What is the market outlook for 4- (4,4,5,5-tetramethyl-1,3,2-dioxaboran-2-yl) -1H-pyrrolido [2,3-b] pyridine?
4- (4,4,5,5-tetramethyl-1,3,2-dioxoborocyclopentane-2-yl) -1H-pyrrolido [2,3-b] pyridine, the market prospect of this compound needs to be viewed from many aspects.
From the field of medicine, pyrrolido-pyridine compounds often have unique biological activities and have attracted much attention in drug development. The specific groups attached to this compound may endow it with the ability to target specific biological targets. If it targets abnormal signaling pathways in some tumor cells or can act precisely, it is expected to be developed as anti-cancer drugs. The current demand for cancer treatment is huge. If this compound exhibits good pharmacological activity and safety, it will occupy a place in the anti-cancer drug market.
In the field of materials science, boron-containing heterocyclic compounds may have special electrical and optical properties. For example, in organic Light Emitting Diode (OLED) materials, the luminous efficiency and stability may be optimized. With the continuous advancement of display technology, the OLED market scale continues to expand. If the compound is researched and applied to this field, its market demand will also increase accordingly.
However, its market prospect also faces challenges. The process of synthesizing the compound may be difficult and cost-effective. If the synthesis route cannot be effectively optimized, the cost will be controlled, and large-scale production and marketing activities will be restricted.

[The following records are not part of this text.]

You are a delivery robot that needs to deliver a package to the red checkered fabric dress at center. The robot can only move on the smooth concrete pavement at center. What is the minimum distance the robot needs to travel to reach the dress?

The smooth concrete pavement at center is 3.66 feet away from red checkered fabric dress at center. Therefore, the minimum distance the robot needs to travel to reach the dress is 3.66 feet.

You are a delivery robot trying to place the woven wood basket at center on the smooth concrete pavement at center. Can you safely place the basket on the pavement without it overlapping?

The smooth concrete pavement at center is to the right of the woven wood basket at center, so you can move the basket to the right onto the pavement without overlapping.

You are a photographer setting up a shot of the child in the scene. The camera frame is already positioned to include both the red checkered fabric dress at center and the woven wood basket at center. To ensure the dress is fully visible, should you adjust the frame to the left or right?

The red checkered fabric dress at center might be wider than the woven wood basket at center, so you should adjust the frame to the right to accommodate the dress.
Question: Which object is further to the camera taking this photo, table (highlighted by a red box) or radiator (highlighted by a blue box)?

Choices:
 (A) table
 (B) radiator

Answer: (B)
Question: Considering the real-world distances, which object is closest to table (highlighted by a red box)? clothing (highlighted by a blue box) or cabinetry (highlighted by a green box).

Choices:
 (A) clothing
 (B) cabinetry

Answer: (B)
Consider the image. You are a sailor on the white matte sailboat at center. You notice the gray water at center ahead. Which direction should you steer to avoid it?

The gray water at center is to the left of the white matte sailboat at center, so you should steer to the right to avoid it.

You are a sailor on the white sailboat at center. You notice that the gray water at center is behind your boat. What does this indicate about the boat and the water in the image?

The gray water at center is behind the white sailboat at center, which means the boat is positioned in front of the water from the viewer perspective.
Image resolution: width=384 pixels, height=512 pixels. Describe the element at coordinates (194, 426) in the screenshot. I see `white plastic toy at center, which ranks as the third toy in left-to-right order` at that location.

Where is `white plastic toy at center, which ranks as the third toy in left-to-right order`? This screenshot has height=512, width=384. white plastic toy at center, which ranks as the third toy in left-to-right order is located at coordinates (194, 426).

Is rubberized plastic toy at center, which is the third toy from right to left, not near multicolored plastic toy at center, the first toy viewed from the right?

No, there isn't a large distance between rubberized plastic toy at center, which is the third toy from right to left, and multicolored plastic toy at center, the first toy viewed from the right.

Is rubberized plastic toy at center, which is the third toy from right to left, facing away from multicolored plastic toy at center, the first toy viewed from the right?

And when new compounds enter the market, they need to be approved by strict regulations, especially in the field of medicine. Preclinical research and clinical trials are time-consuming and laborious. If they cannot pass the approval, it is difficult to achieve commercial value.
Overall, 4- (4,4,5,5-tetramethyl-1,3,2-dioxaboronheterocyclopentane-2-yl) -1H-pyrrole [2,3-b] pyridine has addressable market opportunities, but it needs to overcome many obstacles such as synthesis and regulations to fully realize its market value.